TAP, dernier maillon de la consolidation aérienne européenne
Au-delà du cas portugais, cette privatisation marque une étape dans un mouvement de fond. TAP est l’un des derniers transporteurs européens de taille moyenne encore indépendant d’un grand groupe. Pour Air France-KLM comme pour Lufthansa, c’est donc l’une des dernières voies de croissance externe sur le continent.
Sa valeur stratégique tient largement à sa géographie. Le hub de Lisbonne est une porte d’entrée naturelle vers le Brésil et l’Afrique lusophone, des marchés où ni Paris-Charles-de-Gaulle ni Francfort ne disposent d’un positionnement comparable. Celui qui l’emportera n’achète pas seulement une flotte et un réseau : il achète un accès.
Le calendrier, lui, s’inscrit dans une année déjà chargée pour le capital des compagnies européennes, entre l’offre d’Apollo sur easyJet et les recompositions en cours dans le low cost. La décision de Parpública en septembre dira si l’Europe du transport aérien continue de se concentrer autour de ses deux pôles historiques — et lequel des deux prend l’avantage.
Air France-KLM et Lufthansa ont déposé le 29 juillet 2026 leurs offres fermes pour entrer au capital de TAP Air Portugal, dont l’État cède 44,9 % via Parpública. Le groupe franco-néerlandais vise 44,9 % à 49,9 % et promet de faire de Lisbonne son hub unique en Europe du Sud ; Lufthansa mise sur Star Alliance et son antériorité au Portugal. Les montants restent secrets. Échéance décisive : la décision du gouvernement portugais, attendue autour du début septembre 2026.
Questions fréquentes
Qui sont les candidats à la privatisation de TAP Air Portugal ?

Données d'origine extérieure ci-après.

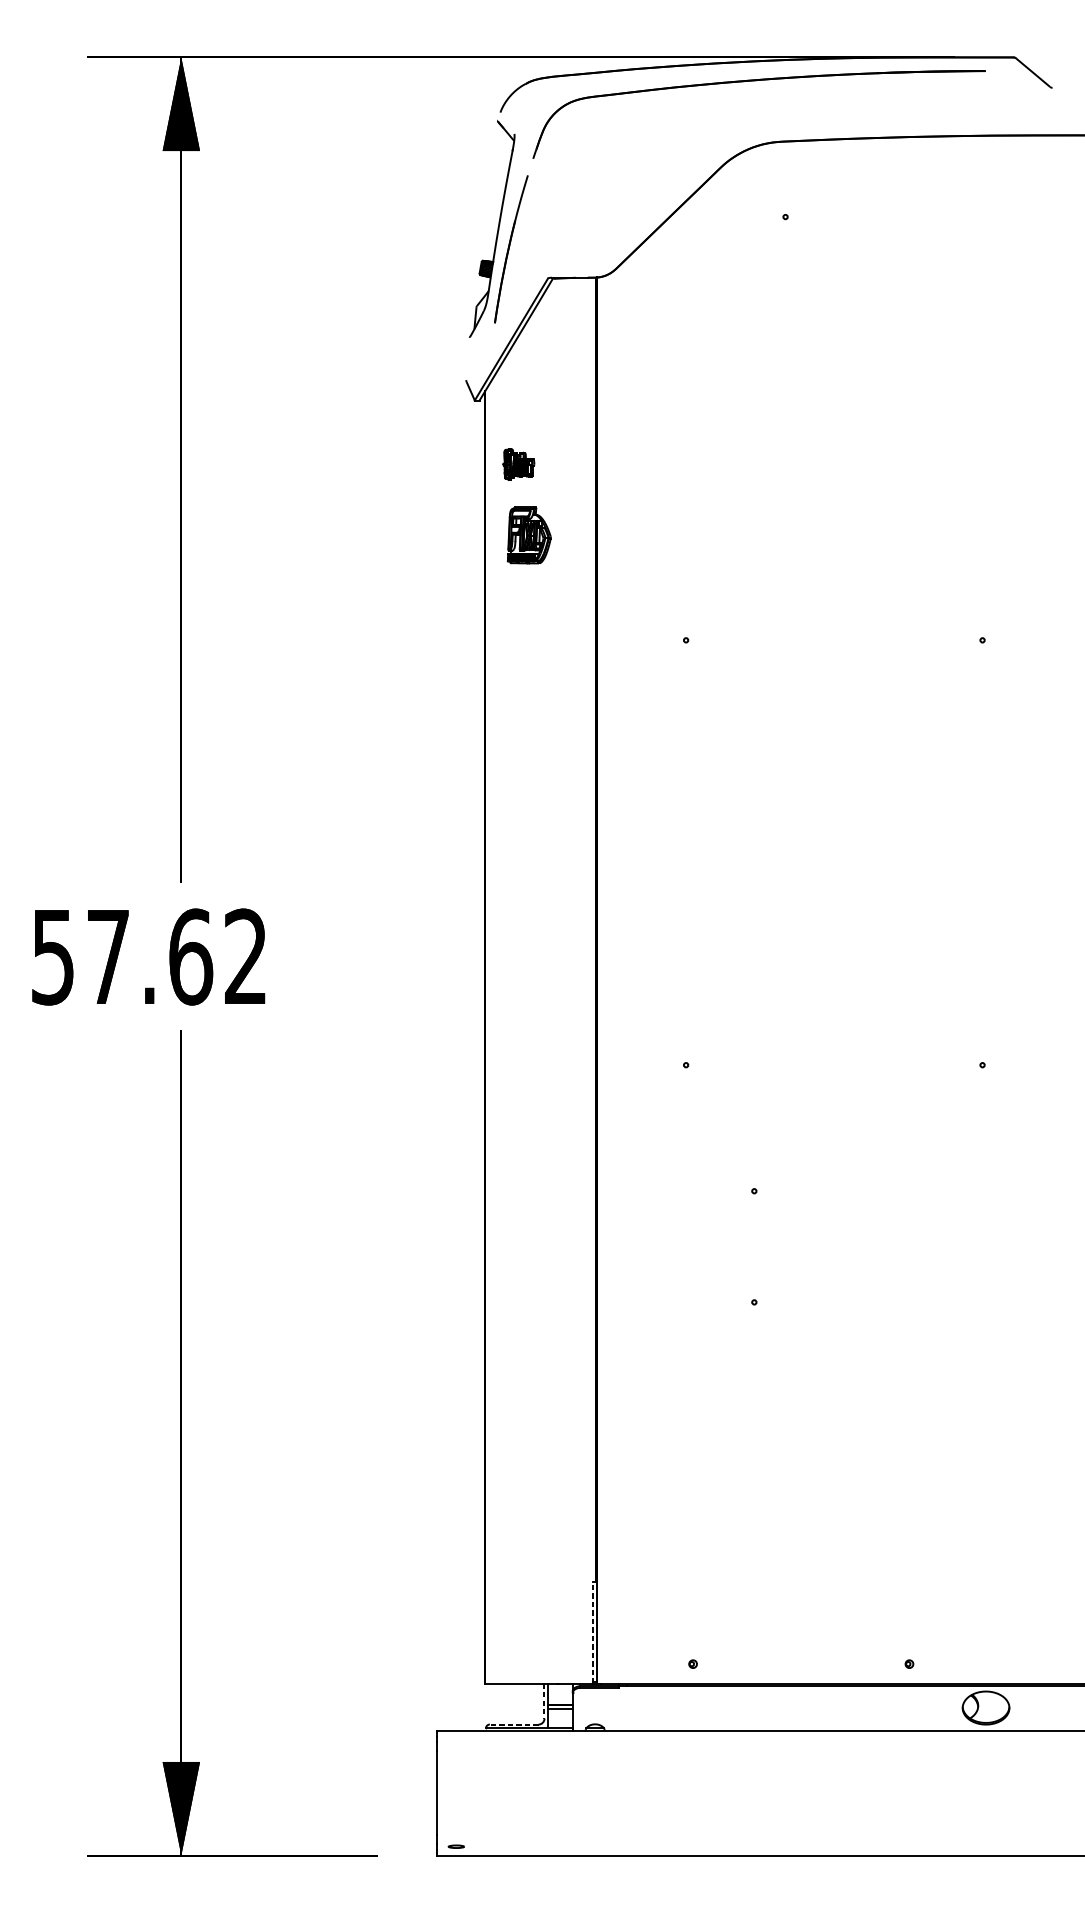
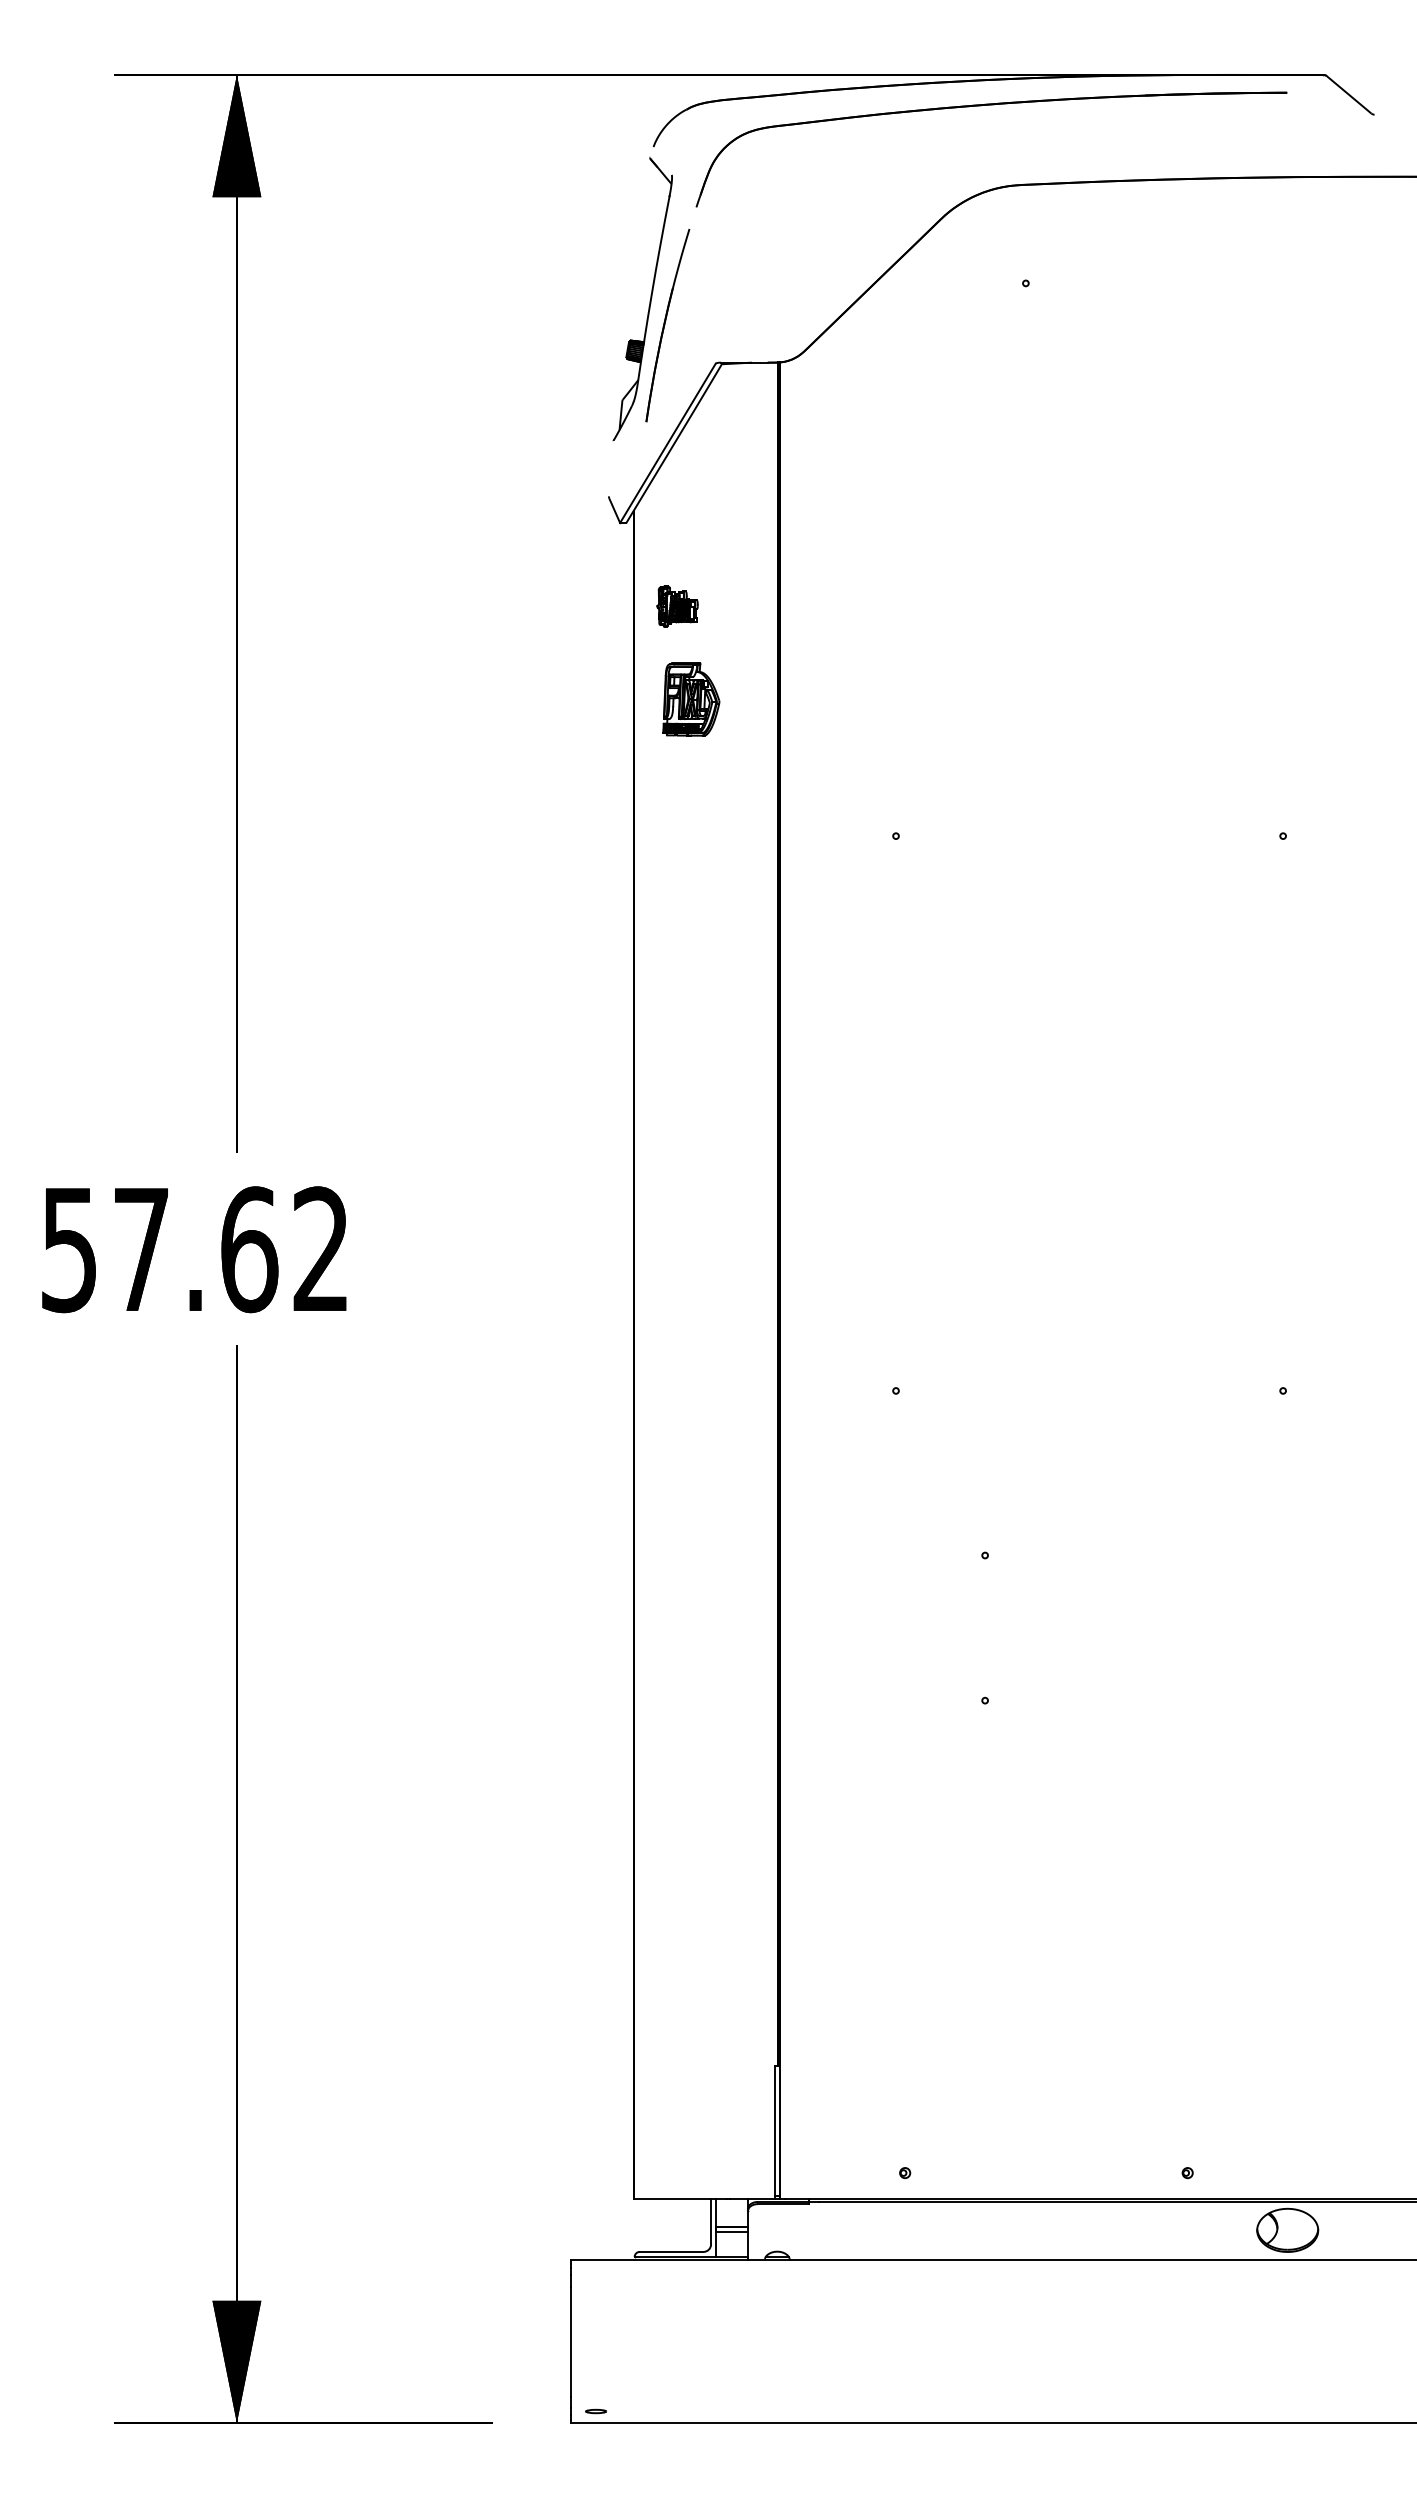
line: (593, 1632) -> (774, 2131), dashed -> solid
line: (544, 1701) -> (711, 2221), dashed -> solid
line: (514, 1724) -> (671, 2251), dashed -> solid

Deux groupes ont déposé une offre ferme le 29 juillet 2026 : Air France-KLM et Lufthansa. Ils sont les deux seuls candidats retenus pour la phase finale du processus.
Quelle part de TAP est mise en vente ?
L’État portugais a relancé en juillet 2025 la cession d’une participation de 44,9 % du capital. Air France-KLM a indiqué viser une part comprise entre 44,9 % et 49,9 %, tandis que Lufthansa n’a pas communiqué le niveau visé.
Quand la décision sera-t-elle connue ?
Le choix relève du gouvernement portugais, qui pilote l’opération via son agence de participations Parpública. La décision finale est attendue autour du début du mois de septembre 2026.
Pourquoi TAP intéresse-t-elle les grands groupes européens ?
TAP est l’un des derniers transporteurs européens de taille moyenne encore indépendant d’un grand groupe, et son hub de Lisbonne constitue une porte d’entrée privilégiée vers le Brésil et l’Afrique lusophone.
Quel montant proposent les deux candidats ?
Les montants financiers des deux offres n’ont pas été rendus publics. Les deux groupes ont en revanche communiqué sur le contenu industriel de leur projet, qui pèsera dans la décision de Lisbonne.